ALONG FOR THE RIDE: STREAM IT OR SKIP IT?

The Gist: Auden (Pasarow) is kind of a buzzkill. She just graduated and instead of joining her classmates as they climb the school bell tower and TP it, she points out, “as a transgressive act, it’s faulty,” and is pretty much asked to sit this one out. It’s not the only one she’s sat out. She’s a star student and one hell of a reader of books, so parties and proms aren’t her style – although maybe she wants them to be? She’s so like socias awks. Her bookishness stems from her parents, who are divorced. Mom Victoria (MacDowell) is a highfalutin professor gold-medaling in passive-aggressiveness. Dad Robert (Mulroney) is a novelist with a new, younger wife, Heidi (Bosworth), and they have a nearly brand-new baby together. Auden – as in W.H., the poet, whose verse famously enlivened Four Weddings and a Funeral – turned down Victoria’s offer to be her research assistant before heading to college, instead choosing to spend the summer at Robert and Heidi’s Atlantic beach house – music by Beach House, not a joke, check the credits – and do the books for Heidi’s seaside shoppe, which totally deserves the extra “pe.”

So Auden fires up the voiceover (it’s always voiceover in movies adapting YA novels) and hops in the Volvo (it’s always a Volvo for the offspring of intellectuals in movies) and heads to Colby Beach. Mom’s bitter and feels rejected, and Dad’s too busy novelizing up his own ass to even have lunch with his daughter. Heidi is in that new-mom phase where everything’s bleary and on the verge of nervous breakdowndom because she never gets any damn sleep. Auden’s goal is to maybe try on a different personality or two and maybe make some new friends in this small, boardwalk-and-chocolatiers kind of town. Cute locale, the ocean, ice cream cones, the omnipresent smell of guano and fish guts – you’d give it a shot too.

## Request
In the movie review, where does Auden choose to spend the summer before college? The lines after this come from a different source.

## Excerpted records

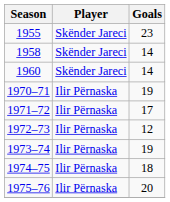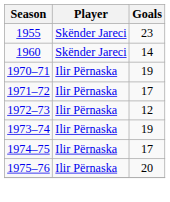- row: 1958 | Skënder Jareci | 14
1974–75 | Goals: 18 -> 17
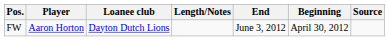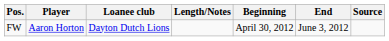columns swapped: Beginning <-> End
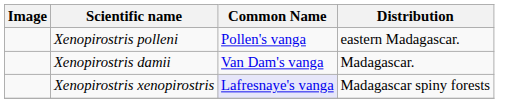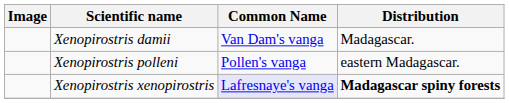rows swapped: Xenopirostris damii <-> Xenopirostris polleni
Xenopirostris xenopirostris | Distribution: normal -> bold
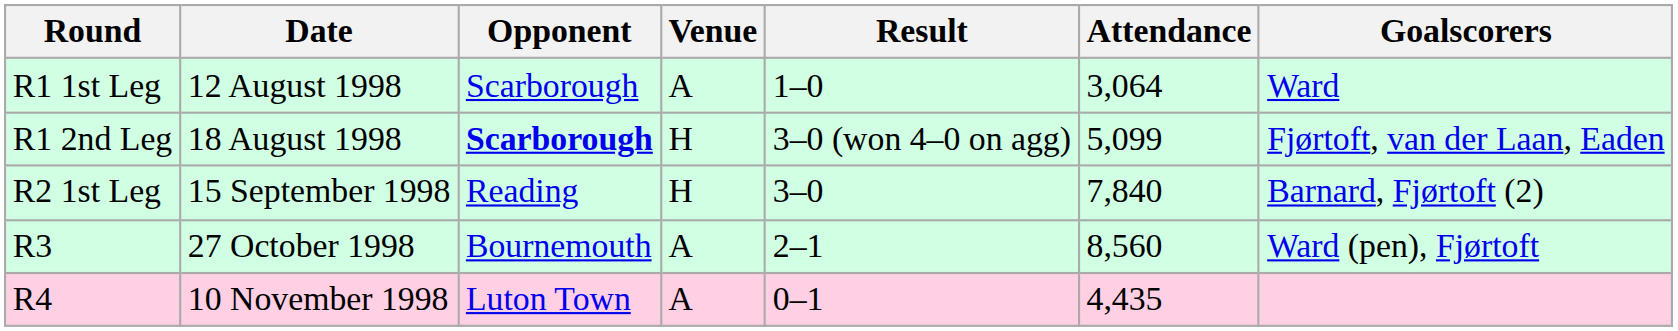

## Answer to this exercise
At her dad Robert and his wife Heidi's Atlantic beach house.